First coined by Anil Dash, http://www.anildash.com/magazine/2002/11/introducing_the.html, the term microcontent has gone on to evolve in its meaning. In the older use of the word, Jakob Nielsen's Alertbox for September 6, 1998:Microcontent: How to Write Headlines, Page Titles, and Subject Lines http://www.useit.com/alertbox/980906.html
"Microcontent needs to be pearls of clarity: you get 40-60 characters to explain your macrocontent. Unless the title or subject make it absolutely clear what the page or email is about, users will never open it." Ann Wylie, president, Wylie Communications Inc., wrote "How to write microcontent — headlines, decks, buttons and links — that gets the word out on the Web" http://www.wyliecomm.com/press_room/tipsheet_micro.shtml.
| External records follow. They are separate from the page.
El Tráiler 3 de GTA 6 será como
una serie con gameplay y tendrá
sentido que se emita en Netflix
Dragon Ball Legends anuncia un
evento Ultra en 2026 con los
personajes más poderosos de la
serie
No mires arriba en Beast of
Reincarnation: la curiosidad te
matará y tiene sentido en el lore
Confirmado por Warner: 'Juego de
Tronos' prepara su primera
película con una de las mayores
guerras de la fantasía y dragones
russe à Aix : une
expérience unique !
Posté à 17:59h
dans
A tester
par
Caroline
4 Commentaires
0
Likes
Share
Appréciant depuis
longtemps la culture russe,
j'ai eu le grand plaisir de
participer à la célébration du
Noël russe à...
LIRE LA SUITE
These are examples of the older use of the term.
Now whole Web sites are dedicated to the newer notion of an autonomous piece of content that can be uniquely linked. "The Corante Weblog covers the microcontent sector: weblogs, Webzines, email digests, and personal publishing... as well as how weblogs combine to form the Blogosphere." http://www.microcontentnews.com
Some have gone on to say that the "emerging microcontent revolution that is reshaping the Web." http://novaspivack.typepad.com/nova_spivacks_weblog/2003/12/defining_microc.html. Despite the marketing hyperbole, microcontent is a term that will continue to evolve and a trend that is worth watching.
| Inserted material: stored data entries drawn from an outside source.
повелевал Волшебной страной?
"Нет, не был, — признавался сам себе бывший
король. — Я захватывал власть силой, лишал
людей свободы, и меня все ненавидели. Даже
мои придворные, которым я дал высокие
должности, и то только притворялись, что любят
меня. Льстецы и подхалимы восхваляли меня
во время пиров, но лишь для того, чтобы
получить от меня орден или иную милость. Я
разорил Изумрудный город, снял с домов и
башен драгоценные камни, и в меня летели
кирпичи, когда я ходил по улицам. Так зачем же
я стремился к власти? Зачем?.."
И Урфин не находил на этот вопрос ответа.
Just as the author of this page (http://ajaxpatterns.org/wiki/index.php?title=Microcontent) thought about the use of the word microcontent, ("I hesitated to use "Microcontent" ..."), so I have similar misgivings about using it. But whether we say microcontent or chunks or modules of content, we are talking about our content in a way that is different qualitatively from how we talked about it in the past.
We need a better presentation of this key word.
Maybe after completing this article, let's update the microcontent page on Wikipedia:
http://en.wikipedia.org/wiki/Microcontent
and add this page and some of the links on this page to that Wikipedia page.